Another dose of wildlife updates.  I added a Woodpecker House to my backyard this year and I’m really hoping someone will use it to lay their eggs this year.  I was very excited to see a Red-Headed Woodpecker looking in the house several times the last few days.  He (or she they look alike) has been around the yard a lot – or maybe it is two different ones.  I have only seen one at a time so I’m not sure.  Here are some pictures –

In this first one he is checking out the house.  It is mounted on the top of our play set.  Since the boys are older they don’t use it anymore and I thought it would be good because it is high up and amongst the trees but if I climb the ladder to get to the top of the play set I check inside the box.  We’ll see if it works.

He spent a long time on this tree, sitting on the branch, then climbing on the truck.

Here he is flying from one feeder over to the other.  I think the Red-Headed Woodpecker is just so pretty.  The distinct lines between his red head, black shoulders and wing tops, and then the white, ending with a black tail and a tip of white.

Red Headed Woodpecker

Enjoying the suet feeder.  I think this one is the Peanut Butter and Jelly Suet.


And then I have a picture of the Red-Bellied Woodpecker (different from the Red-Headed Woodpecker) enjoying the suet feeder.  He has also taken a peek or two inside the house.

femail red-bellied woodpecker

Actually I think this is a female because she has the gray crown.  That is supposed to be the only difference between the male and female Red-Bellied Woodpecker.
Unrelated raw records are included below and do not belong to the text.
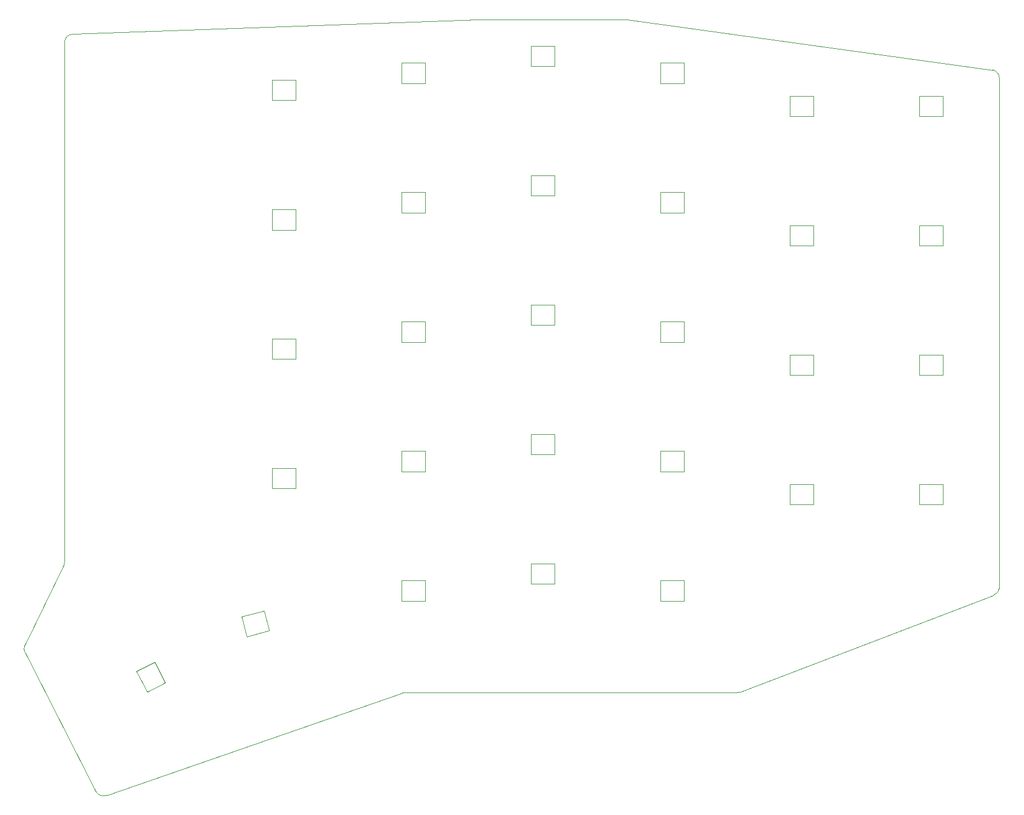
<source format=gm1>
G04 #@! TF.GenerationSoftware,KiCad,Pcbnew,(7.0.0-0)*
G04 #@! TF.CreationDate,2023-04-05T09:36:02-07:00*
G04 #@! TF.ProjectId,SofleKeyboard,536f666c-654b-4657-9962-6f6172642e6b,rev?*
G04 #@! TF.SameCoordinates,Original*
G04 #@! TF.FileFunction,Profile,NP*
%FSLAX46Y46*%
G04 Gerber Fmt 4.6, Leading zero omitted, Abs format (unit mm)*
G04 Created by KiCad (PCBNEW (7.0.0-0)) date 2023-04-05 09:36:02*
%MOMM*%
%LPD*%
G01*
G04 APERTURE LIST*
G04 #@! TA.AperFunction,Profile*
%ADD10C,0.100000*%
G04 #@! TD*
G04 APERTURE END LIST*
D10*
X92939326Y-148635238D02*
X82470000Y-128160000D01*
X171050000Y-34950000D02*
X224881310Y-42350671D01*
X82412647Y-127061224D02*
X88203906Y-115204224D01*
X138320000Y-134001274D02*
X187281274Y-134001274D01*
X149100000Y-34950000D02*
X89420000Y-37090000D01*
X224984147Y-119654598D02*
X187710950Y-133922503D01*
X88269764Y-114850868D02*
X88270669Y-38242163D01*
X149100000Y-34950000D02*
X171050000Y-34950000D01*
X137950000Y-134059269D02*
X94460656Y-149120453D01*
X225849999Y-43500000D02*
X225852723Y-118676068D01*
X225849965Y-43500001D02*
G75*
G03*
X224881310Y-42350671I-1213165J-39599D01*
G01*
X138320000Y-134001277D02*
G75*
G03*
X137950000Y-134059269I0J-1209323D01*
G01*
X82412615Y-127061210D02*
G75*
G03*
X82470001Y-128160000I1108685J-492990D01*
G01*
X88203901Y-115204222D02*
G75*
G03*
X88269764Y-114850868I-1146001J396422D01*
G01*
X92939312Y-148635246D02*
G75*
G03*
X94460656Y-149120453I1042688J641646D01*
G01*
X224984136Y-119654558D02*
G75*
G03*
X225852723Y-118676068I-311936J1151658D01*
G01*
X89420001Y-37090025D02*
G75*
G03*
X88270670Y-38242163I65399J-1214575D01*
G01*
X187281274Y-134001264D02*
G75*
G03*
X187710950Y-133922502I26J1211264D01*
G01*
X122250000Y-46800000D02*
X122250000Y-43800000D01*
X122250000Y-46800000D02*
X118850000Y-46800000D01*
X122250000Y-43800000D02*
X118850000Y-43800000D01*
X118850000Y-43800000D02*
X118850000Y-46800000D01*
X160350000Y-41800000D02*
X160350000Y-38800000D01*
X160350000Y-41800000D02*
X156950000Y-41800000D01*
X160350000Y-38800000D02*
X156950000Y-38800000D01*
X156950000Y-38800000D02*
X156950000Y-41800000D01*
X122250000Y-84900000D02*
X122250000Y-81900000D01*
X122250000Y-84900000D02*
X118850000Y-84900000D01*
X122250000Y-81900000D02*
X118850000Y-81900000D01*
X118850000Y-81900000D02*
X118850000Y-84900000D01*
X141300000Y-82400000D02*
X141300000Y-79400000D01*
X141300000Y-82400000D02*
X137900000Y-82400000D01*
X141300000Y-79400000D02*
X137900000Y-79400000D01*
X137900000Y-79400000D02*
X137900000Y-82400000D01*
X160350000Y-98950000D02*
X160350000Y-95950000D01*
X160350000Y-98950000D02*
X156950000Y-98950000D01*
X160350000Y-95950000D02*
X156950000Y-95950000D01*
X156950000Y-95950000D02*
X156950000Y-98950000D01*
X198450000Y-106350000D02*
X198450000Y-103350000D01*
X198450000Y-106350000D02*
X195050000Y-106350000D01*
X198450000Y-103350000D02*
X195050000Y-103350000D01*
X195050000Y-103350000D02*
X195050000Y-106350000D01*
X100418751Y-133902750D02*
X103091770Y-132540779D01*
X100418751Y-133902750D02*
X98875183Y-130873328D01*
X103091770Y-132540779D02*
X101548203Y-129511357D01*
X101548203Y-129511357D02*
X98875183Y-130873328D01*
X118413853Y-124869045D02*
X117637396Y-121971268D01*
X118413853Y-124869045D02*
X115129705Y-125749030D01*
X117637396Y-121971268D02*
X114353248Y-122851252D01*
X114353248Y-122851252D02*
X115129705Y-125749030D01*
X217500000Y-68250000D02*
X217500000Y-65250000D01*
X217500000Y-68250000D02*
X214100000Y-68250000D01*
X217500000Y-65250000D02*
X214100000Y-65250000D01*
X214100000Y-65250000D02*
X214100000Y-68250000D01*
X217500000Y-87300000D02*
X217500000Y-84300000D01*
X217500000Y-87300000D02*
X214100000Y-87300000D01*
X217500000Y-84300000D02*
X214100000Y-84300000D01*
X214100000Y-84300000D02*
X214100000Y-87300000D01*
X217500000Y-106350000D02*
X217500000Y-103350000D01*
X217500000Y-106350000D02*
X214100000Y-106350000D01*
X217500000Y-103350000D02*
X214100000Y-103350000D01*
X214100000Y-103350000D02*
X214100000Y-106350000D01*
X179400000Y-44300000D02*
X179400000Y-41300000D01*
X179400000Y-44300000D02*
X176000000Y-44300000D01*
X179400000Y-41300000D02*
X176000000Y-41300000D01*
X176000000Y-41300000D02*
X176000000Y-44300000D01*
X198450000Y-49200000D02*
X198450000Y-46200000D01*
X198450000Y-49200000D02*
X195050000Y-49200000D01*
X198450000Y-46200000D02*
X195050000Y-46200000D01*
X195050000Y-46200000D02*
X195050000Y-49200000D01*
X141300000Y-63350000D02*
X141300000Y-60350000D01*
X141300000Y-63350000D02*
X137900000Y-63350000D01*
X141300000Y-60350000D02*
X137900000Y-60350000D01*
X137900000Y-60350000D02*
X137900000Y-63350000D01*
X179400000Y-63350000D02*
X179400000Y-60350000D01*
X179400000Y-63350000D02*
X176000000Y-63350000D01*
X179400000Y-60350000D02*
X176000000Y-60350000D01*
X176000000Y-60350000D02*
X176000000Y-63350000D01*
X160350000Y-60850000D02*
X160350000Y-57850000D01*
X160350000Y-60850000D02*
X156950000Y-60850000D01*
X160350000Y-57850000D02*
X156950000Y-57850000D01*
X156950000Y-57850000D02*
X156950000Y-60850000D01*
X179400000Y-82400000D02*
X179400000Y-79400000D01*
X179400000Y-82400000D02*
X176000000Y-82400000D01*
X179400000Y-79400000D02*
X176000000Y-79400000D01*
X176000000Y-79400000D02*
X176000000Y-82400000D01*
X217500000Y-49200000D02*
X217500000Y-46200000D01*
X217500000Y-49200000D02*
X214100000Y-49200000D01*
X217500000Y-46200000D02*
X214100000Y-46200000D01*
X214100000Y-46200000D02*
X214100000Y-49200000D01*
X122250000Y-65900000D02*
X122250000Y-62900000D01*
X122250000Y-65900000D02*
X118850000Y-65900000D01*
X122250000Y-62900000D02*
X118850000Y-62900000D01*
X118850000Y-62900000D02*
X118850000Y-65900000D01*
X179400000Y-120500000D02*
X179400000Y-117500000D01*
X179400000Y-120500000D02*
X176000000Y-120500000D01*
X179400000Y-117500000D02*
X176000000Y-117500000D01*
X176000000Y-117500000D02*
X176000000Y-120500000D01*
X198450000Y-68250000D02*
X198450000Y-65250000D01*
X198450000Y-68250000D02*
X195050000Y-68250000D01*
X198450000Y-65250000D02*
X195050000Y-65250000D01*
X195050000Y-65250000D02*
X195050000Y-68250000D01*
X179400000Y-101450000D02*
X179400000Y-98450000D01*
X179400000Y-101450000D02*
X176000000Y-101450000D01*
X179400000Y-98450000D02*
X176000000Y-98450000D01*
X176000000Y-98450000D02*
X176000000Y-101450000D01*
X198450000Y-87300000D02*
X198450000Y-84300000D01*
X198450000Y-87300000D02*
X195050000Y-87300000D01*
X198450000Y-84300000D02*
X195050000Y-84300000D01*
X195050000Y-84300000D02*
X195050000Y-87300000D01*
X160350000Y-118000000D02*
X160350000Y-115000000D01*
X160350000Y-118000000D02*
X156950000Y-118000000D01*
X160350000Y-115000000D02*
X156950000Y-115000000D01*
X156950000Y-115000000D02*
X156950000Y-118000000D01*
X160350000Y-79900000D02*
X160350000Y-76900000D01*
X160350000Y-79900000D02*
X156950000Y-79900000D01*
X160350000Y-76900000D02*
X156950000Y-76900000D01*
X156950000Y-76900000D02*
X156950000Y-79900000D01*
X141300000Y-44300000D02*
X141300000Y-41300000D01*
X141300000Y-44300000D02*
X137900000Y-44300000D01*
X141300000Y-41300000D02*
X137900000Y-41300000D01*
X137900000Y-41300000D02*
X137900000Y-44300000D01*
X141300000Y-101450000D02*
X141300000Y-98450000D01*
X141300000Y-101450000D02*
X137900000Y-101450000D01*
X141300000Y-98450000D02*
X137900000Y-98450000D01*
X137900000Y-98450000D02*
X137900000Y-101450000D01*
X141300000Y-120500000D02*
X141300000Y-117500000D01*
X141300000Y-120500000D02*
X137900000Y-120500000D01*
X141300000Y-117500000D02*
X137900000Y-117500000D01*
X137900000Y-117500000D02*
X137900000Y-120500000D01*
X122250000Y-103950000D02*
X122250000Y-100950000D01*
X122250000Y-103950000D02*
X118850000Y-103950000D01*
X122250000Y-100950000D02*
X118850000Y-100950000D01*
X118850000Y-100950000D02*
X118850000Y-103950000D01*
M02*

</source>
I’ll have to keep my eye out now that I know how to tell them apart.

Someone asked me about woodpeckers pecking on their house so I did a bit of reading about that – I know I hear them sometimes and today the Red Headed Woodpecker was on my chimney cap – rat-a-tat-tat-ing away until I came outside to look at who it was.   This is from the Alabama Wildlife Conservation Association website (Alabama’s state bird is a type of woodpecker).

So why do they do it – first they are trying to establish territories and find a mate – this is usually in the spring and is a drumming sound; second they are looking for food – usually a few pecks, check your house for termites; third they are excavating a nesting cavity – this is not usually done on a house.

How can I get them to stop?  1.  Give them a good scare – make noise, hang foil from the eaves.  2. Create a barrier between them and the house – hang mesh over the site.  3. Give them something else to peck on – leave the dead trees in your yard.  4. Remove the woodpecker – call a professional – woodpeckers are protected by law so you can’t harm or trap them.  None of these are guaranteed to work.

Have a great day and keep your eye out for the woodpeckers in your yard!